Start of Given data

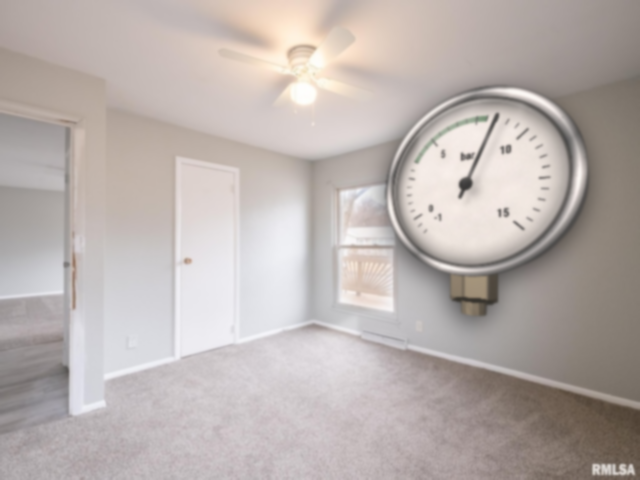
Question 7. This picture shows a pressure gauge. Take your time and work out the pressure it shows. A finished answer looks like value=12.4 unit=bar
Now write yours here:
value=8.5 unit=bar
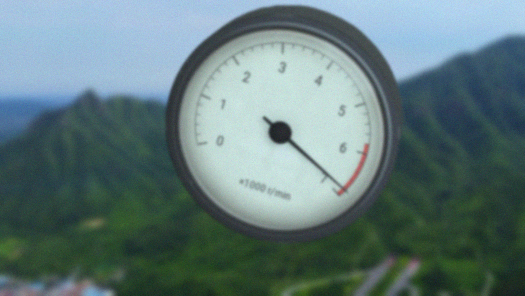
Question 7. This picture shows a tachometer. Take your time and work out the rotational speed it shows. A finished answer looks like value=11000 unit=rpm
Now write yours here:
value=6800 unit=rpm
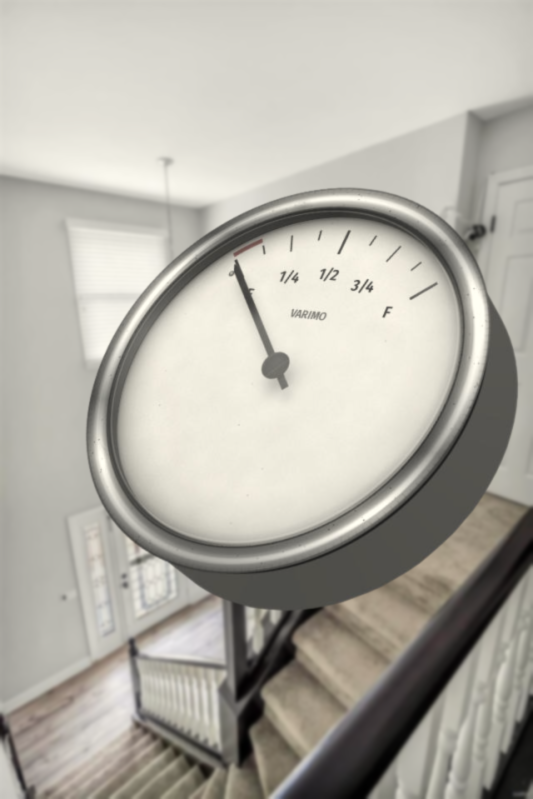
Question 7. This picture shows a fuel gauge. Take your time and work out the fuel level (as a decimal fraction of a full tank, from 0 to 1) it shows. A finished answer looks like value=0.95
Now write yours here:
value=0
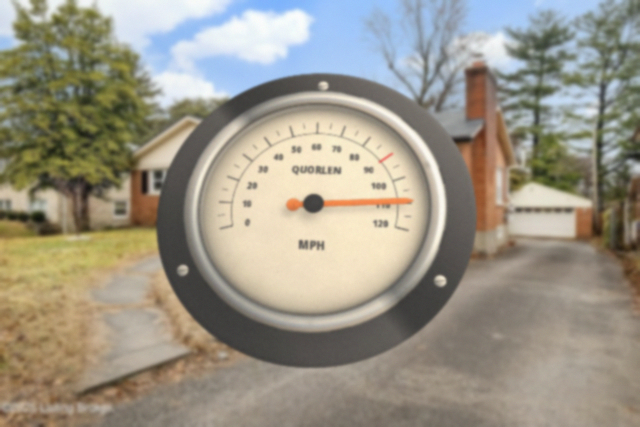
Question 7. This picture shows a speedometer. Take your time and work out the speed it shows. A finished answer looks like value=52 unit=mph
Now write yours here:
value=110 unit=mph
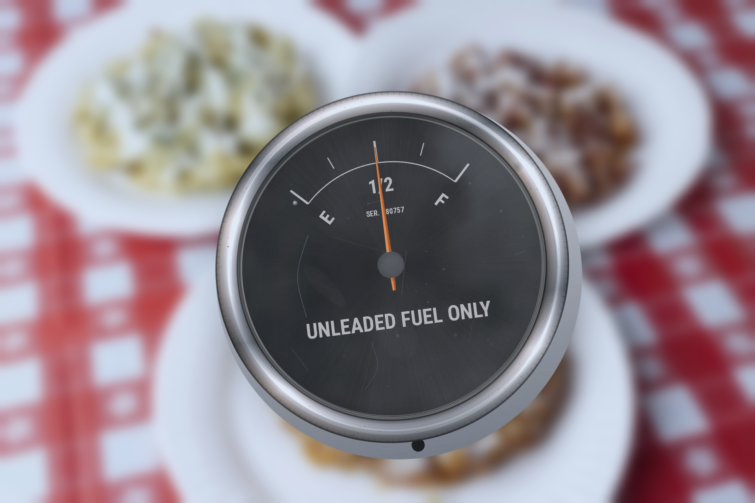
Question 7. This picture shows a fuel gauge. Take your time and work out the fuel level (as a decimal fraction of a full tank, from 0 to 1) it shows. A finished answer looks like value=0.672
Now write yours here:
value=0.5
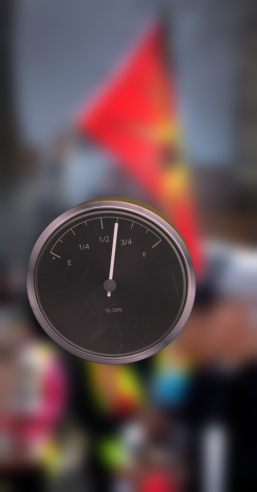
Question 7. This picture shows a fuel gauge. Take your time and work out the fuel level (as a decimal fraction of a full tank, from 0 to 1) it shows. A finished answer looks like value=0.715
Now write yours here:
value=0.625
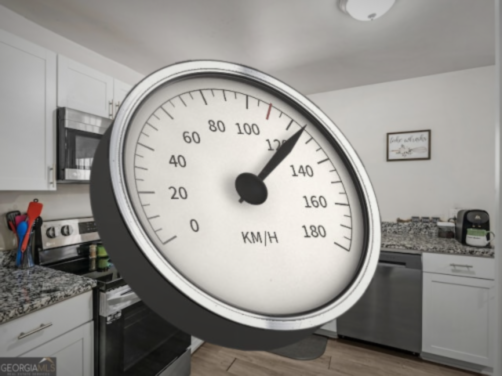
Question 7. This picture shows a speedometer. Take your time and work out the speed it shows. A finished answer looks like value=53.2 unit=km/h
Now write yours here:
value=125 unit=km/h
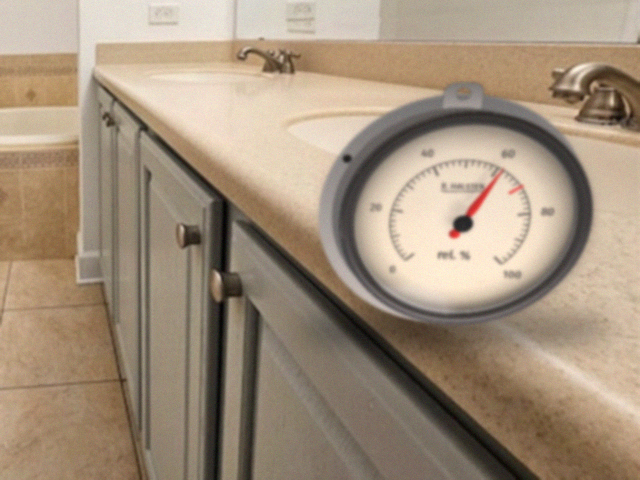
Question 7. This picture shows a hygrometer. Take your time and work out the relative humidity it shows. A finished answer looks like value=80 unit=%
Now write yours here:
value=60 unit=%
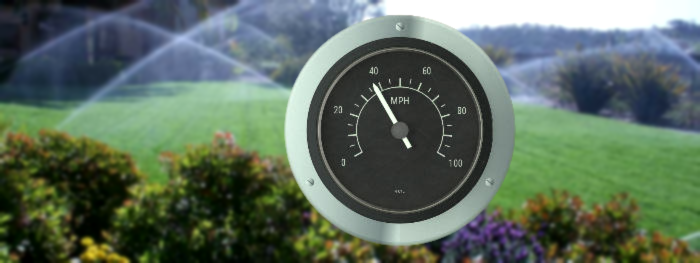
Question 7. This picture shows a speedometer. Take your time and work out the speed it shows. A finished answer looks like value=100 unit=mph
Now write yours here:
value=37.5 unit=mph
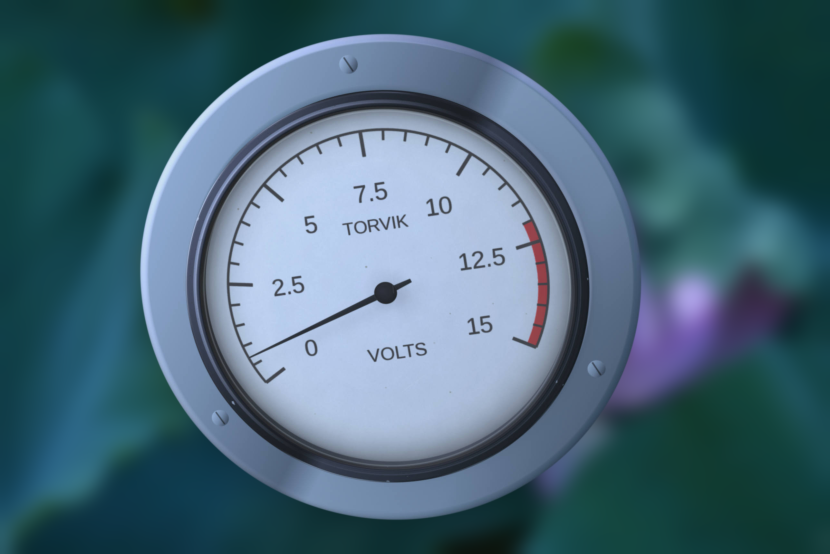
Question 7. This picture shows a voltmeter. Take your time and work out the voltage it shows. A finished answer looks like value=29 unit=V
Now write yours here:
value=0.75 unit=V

End of Given data

To do » Rewrite every item above, replacing "Take your time and work out" with "Determine" and keeping everything else the same. Omit the pictures from your answer.

Result of this exercise »
Question 7. This picture shows a pressure gauge. Determine the pressure it shows. A finished answer looks like value=12.4 unit=bar
Now write yours here:
value=8.5 unit=bar
Question 7. This picture shows a tachometer. Determine the rotational speed it shows. A finished answer looks like value=11000 unit=rpm
Now write yours here:
value=6800 unit=rpm
Question 7. This picture shows a fuel gauge. Determine the fuel level (as a decimal fraction of a full tank, from 0 to 1) it shows. A finished answer looks like value=0.95
Now write yours here:
value=0
Question 7. This picture shows a speedometer. Determine the speed it shows. A finished answer looks like value=52 unit=mph
Now write yours here:
value=110 unit=mph
Question 7. This picture shows a fuel gauge. Determine the fuel level (as a decimal fraction of a full tank, from 0 to 1) it shows. A finished answer looks like value=0.672
Now write yours here:
value=0.5
Question 7. This picture shows a fuel gauge. Determine the fuel level (as a decimal fraction of a full tank, from 0 to 1) it shows. A finished answer looks like value=0.715
Now write yours here:
value=0.625
Question 7. This picture shows a speedometer. Determine the speed it shows. A finished answer looks like value=53.2 unit=km/h
Now write yours here:
value=125 unit=km/h
Question 7. This picture shows a hygrometer. Determine the relative humidity it shows. A finished answer looks like value=80 unit=%
Now write yours here:
value=60 unit=%
Question 7. This picture shows a speedometer. Determine the speed it shows. A finished answer looks like value=100 unit=mph
Now write yours here:
value=37.5 unit=mph
Question 7. This picture shows a voltmeter. Determine the voltage it shows. A finished answer looks like value=29 unit=V
Now write yours here:
value=0.75 unit=V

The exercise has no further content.